On Thu, Mar 12, 2020 at 2:37 PM John Cowan <xxxxxx@ccil.org> wrote:
Thanks for the feedback! 

On Thu, Mar 12, 2020 at 5:16 PM Arthur A. Gleckler <xxxxxx@speechcode.com> wrote:

However, it might be better to use a record type for the request and response, putting the mandatory information, e.g. the request URL, HTTP version, and verb, in the record's slots, and putting everything else in a dictionary slot. 

This seems very arbitrary to me.  In particular, content is mandatory with PUT, POST, PATCH (unless file is provided)  and forbidden/useless with other verbs.  So there's a lot of interdependencies.

Yes, there are definitely many interdependencies.  I've always wondered whether that was a sign of poor protocol design, but I've never convinced myself one way or the other.

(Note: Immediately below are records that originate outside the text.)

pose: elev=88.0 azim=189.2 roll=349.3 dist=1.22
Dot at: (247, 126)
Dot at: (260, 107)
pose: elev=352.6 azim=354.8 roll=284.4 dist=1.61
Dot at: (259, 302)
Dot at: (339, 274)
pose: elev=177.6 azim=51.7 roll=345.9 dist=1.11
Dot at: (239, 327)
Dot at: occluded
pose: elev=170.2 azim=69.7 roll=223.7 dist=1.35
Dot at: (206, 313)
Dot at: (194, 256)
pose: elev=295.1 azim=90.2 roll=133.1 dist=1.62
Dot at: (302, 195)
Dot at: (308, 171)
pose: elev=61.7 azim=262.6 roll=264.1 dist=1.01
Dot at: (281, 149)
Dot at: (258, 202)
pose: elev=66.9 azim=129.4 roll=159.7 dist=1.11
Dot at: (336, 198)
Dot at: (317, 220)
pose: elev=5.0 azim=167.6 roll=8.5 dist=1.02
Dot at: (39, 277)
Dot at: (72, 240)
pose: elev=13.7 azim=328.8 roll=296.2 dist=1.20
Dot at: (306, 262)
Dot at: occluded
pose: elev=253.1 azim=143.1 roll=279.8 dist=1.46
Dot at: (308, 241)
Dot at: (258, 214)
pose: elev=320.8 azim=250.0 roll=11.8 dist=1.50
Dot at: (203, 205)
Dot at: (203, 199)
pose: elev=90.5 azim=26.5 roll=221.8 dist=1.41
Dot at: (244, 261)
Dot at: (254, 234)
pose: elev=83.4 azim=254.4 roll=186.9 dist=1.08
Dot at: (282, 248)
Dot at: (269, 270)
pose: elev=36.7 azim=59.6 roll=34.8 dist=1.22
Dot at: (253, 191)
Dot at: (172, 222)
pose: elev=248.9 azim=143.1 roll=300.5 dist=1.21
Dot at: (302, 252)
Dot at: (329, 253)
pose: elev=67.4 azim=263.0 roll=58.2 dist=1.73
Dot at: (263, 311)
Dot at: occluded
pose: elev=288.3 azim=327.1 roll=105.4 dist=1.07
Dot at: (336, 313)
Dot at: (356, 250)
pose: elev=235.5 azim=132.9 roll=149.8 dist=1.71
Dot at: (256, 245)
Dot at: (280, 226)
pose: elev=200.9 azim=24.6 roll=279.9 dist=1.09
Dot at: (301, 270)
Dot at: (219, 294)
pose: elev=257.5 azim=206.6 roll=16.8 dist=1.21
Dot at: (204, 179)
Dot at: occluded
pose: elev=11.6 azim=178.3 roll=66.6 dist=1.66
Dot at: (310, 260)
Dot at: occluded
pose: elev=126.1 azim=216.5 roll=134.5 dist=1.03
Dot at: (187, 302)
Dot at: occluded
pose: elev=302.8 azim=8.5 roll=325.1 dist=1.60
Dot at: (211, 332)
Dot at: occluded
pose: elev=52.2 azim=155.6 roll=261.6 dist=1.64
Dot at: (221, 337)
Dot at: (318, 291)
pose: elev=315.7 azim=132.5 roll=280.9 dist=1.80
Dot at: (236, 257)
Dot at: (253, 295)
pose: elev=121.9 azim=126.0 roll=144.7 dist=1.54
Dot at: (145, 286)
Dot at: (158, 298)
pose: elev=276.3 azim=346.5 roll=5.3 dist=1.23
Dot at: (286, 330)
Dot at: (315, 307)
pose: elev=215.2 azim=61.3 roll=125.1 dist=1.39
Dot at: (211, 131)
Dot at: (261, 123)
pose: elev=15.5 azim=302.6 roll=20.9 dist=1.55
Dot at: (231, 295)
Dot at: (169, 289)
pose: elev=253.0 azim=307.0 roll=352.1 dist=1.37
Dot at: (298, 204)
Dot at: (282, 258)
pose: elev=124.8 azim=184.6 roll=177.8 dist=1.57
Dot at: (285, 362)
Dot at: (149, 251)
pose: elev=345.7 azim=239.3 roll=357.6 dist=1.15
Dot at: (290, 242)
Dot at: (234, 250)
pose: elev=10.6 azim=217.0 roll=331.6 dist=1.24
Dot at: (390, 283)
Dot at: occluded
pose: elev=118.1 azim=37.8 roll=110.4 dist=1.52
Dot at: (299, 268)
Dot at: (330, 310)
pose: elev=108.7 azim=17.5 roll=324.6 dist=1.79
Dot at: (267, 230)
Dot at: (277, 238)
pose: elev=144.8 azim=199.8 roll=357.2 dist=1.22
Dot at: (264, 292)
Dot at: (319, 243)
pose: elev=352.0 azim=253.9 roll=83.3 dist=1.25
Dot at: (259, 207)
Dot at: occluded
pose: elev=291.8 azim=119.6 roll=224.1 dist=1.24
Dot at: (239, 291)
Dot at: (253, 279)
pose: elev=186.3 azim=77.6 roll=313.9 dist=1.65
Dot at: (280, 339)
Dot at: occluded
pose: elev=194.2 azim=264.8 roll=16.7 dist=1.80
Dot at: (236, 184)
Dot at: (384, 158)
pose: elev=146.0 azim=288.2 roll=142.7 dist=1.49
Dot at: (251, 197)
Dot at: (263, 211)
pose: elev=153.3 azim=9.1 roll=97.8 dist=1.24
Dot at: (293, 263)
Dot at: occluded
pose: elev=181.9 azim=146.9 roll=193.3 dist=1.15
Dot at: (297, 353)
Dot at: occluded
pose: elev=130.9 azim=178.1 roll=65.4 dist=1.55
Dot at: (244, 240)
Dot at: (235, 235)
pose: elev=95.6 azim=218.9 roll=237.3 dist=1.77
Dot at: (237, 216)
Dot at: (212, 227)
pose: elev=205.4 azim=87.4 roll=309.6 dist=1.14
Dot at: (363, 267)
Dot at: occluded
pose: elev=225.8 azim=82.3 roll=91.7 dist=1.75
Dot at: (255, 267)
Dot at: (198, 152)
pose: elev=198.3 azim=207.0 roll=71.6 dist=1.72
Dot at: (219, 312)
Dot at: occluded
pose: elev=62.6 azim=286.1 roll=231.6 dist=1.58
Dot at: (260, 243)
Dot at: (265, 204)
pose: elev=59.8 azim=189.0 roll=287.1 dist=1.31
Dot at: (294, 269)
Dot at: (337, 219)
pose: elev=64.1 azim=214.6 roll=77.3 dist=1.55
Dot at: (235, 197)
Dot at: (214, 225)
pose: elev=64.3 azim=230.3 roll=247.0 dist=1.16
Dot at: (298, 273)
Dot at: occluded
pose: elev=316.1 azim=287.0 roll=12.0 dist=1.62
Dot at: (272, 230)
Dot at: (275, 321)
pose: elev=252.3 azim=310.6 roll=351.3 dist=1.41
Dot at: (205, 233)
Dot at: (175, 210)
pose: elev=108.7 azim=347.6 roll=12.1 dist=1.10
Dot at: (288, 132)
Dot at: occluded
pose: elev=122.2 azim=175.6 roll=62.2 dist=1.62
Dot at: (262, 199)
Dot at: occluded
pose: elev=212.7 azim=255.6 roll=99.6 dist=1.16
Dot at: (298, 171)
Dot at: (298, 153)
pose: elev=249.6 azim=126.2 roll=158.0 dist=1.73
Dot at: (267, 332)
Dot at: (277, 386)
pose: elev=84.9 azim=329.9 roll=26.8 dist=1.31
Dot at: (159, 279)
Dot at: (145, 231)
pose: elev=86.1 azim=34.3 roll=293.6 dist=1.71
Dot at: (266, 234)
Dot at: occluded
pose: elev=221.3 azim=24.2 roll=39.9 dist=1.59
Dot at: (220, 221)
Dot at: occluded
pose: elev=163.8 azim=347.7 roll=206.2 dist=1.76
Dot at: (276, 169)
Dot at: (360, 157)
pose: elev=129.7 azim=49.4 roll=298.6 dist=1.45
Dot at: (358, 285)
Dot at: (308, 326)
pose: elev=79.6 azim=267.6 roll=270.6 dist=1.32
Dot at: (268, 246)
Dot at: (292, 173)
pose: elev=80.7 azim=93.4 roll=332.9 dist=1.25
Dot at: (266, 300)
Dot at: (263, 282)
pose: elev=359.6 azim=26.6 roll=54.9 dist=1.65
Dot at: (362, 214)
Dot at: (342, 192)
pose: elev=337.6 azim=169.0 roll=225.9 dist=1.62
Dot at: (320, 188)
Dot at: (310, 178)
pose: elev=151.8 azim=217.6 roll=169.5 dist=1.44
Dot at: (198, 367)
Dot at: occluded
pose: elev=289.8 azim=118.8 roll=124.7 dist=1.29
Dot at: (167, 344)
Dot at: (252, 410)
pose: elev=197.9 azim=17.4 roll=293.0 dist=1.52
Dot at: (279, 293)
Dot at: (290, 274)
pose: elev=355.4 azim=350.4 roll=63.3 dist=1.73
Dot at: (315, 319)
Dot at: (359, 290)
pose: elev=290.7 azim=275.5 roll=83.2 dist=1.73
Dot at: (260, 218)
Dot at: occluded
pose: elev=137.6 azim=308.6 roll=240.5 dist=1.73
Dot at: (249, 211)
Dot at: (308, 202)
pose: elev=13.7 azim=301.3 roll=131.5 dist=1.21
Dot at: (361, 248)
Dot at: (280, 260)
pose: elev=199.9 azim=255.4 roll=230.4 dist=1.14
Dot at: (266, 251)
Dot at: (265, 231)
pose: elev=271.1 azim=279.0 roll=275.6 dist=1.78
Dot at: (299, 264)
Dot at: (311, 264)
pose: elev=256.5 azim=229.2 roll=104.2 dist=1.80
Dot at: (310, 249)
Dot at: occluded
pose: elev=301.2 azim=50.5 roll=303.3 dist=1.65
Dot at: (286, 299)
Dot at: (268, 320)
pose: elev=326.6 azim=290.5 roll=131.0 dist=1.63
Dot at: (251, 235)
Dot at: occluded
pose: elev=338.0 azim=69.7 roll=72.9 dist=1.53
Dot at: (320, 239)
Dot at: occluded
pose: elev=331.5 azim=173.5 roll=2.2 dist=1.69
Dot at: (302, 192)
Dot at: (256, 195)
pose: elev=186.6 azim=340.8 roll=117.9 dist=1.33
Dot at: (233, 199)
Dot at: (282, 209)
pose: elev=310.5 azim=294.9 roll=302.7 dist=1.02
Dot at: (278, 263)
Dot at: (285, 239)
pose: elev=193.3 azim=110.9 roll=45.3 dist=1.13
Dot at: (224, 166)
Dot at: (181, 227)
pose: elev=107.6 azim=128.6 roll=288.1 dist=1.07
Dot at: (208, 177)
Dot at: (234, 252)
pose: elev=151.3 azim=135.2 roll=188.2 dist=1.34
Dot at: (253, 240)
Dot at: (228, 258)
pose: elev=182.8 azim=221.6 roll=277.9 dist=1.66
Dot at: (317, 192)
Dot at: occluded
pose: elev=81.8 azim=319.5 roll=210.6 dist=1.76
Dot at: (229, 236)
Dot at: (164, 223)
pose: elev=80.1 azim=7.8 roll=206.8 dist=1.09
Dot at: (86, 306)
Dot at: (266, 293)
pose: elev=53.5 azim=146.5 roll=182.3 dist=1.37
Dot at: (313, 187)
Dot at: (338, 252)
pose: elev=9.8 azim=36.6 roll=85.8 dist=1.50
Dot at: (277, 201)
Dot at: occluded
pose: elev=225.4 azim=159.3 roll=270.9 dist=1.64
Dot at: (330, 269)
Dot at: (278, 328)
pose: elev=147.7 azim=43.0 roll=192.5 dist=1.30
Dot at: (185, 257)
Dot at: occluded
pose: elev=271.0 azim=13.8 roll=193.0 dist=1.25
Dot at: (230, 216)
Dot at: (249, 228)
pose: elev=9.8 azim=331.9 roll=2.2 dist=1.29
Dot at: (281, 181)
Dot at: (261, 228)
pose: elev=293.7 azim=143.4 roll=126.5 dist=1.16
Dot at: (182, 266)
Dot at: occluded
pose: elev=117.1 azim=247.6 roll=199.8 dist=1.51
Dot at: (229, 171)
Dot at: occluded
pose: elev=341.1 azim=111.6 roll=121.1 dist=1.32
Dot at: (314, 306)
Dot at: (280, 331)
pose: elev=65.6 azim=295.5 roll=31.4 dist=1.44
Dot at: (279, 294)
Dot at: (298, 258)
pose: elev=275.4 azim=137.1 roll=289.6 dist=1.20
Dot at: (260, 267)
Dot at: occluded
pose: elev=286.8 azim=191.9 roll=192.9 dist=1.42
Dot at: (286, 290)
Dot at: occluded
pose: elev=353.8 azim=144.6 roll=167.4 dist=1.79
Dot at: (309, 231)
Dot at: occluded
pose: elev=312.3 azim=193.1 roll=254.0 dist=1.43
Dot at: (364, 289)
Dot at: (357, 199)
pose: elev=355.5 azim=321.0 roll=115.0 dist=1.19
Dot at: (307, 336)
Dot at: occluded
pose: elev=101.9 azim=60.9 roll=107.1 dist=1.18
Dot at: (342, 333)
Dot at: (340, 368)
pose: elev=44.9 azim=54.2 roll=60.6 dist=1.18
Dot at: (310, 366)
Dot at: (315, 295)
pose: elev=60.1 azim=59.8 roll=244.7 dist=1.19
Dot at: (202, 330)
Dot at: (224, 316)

Still, type, URL, verb, HTTP version, headers, and timeout are included with every request.  It seems cleaner to privilege them for that reason.
 
Also, almost everything you mentioned that isn't mandatory is in the headers, so perhaps just keep a dictionary of headers and provide procedures for extracting information like content type,

I agree that content-type and content-encoding can be eliminated.
 
cookies,

I think that having a cookie jar data structure is the Right Thing, since you can just keep it in a variable, pass it in the request, and reassign the variable from the response.

Yes, that makes sense.  I had some doubts about that one when I sent my message.
 
parameters,

They really belong with an URL SRFI yet to be written.

Yes.  In my request structure, I keep both the pure string and a parsed representation.  Both are frequently useful, and it's nice not to have to convert between them unnecessarily — more than once, that is.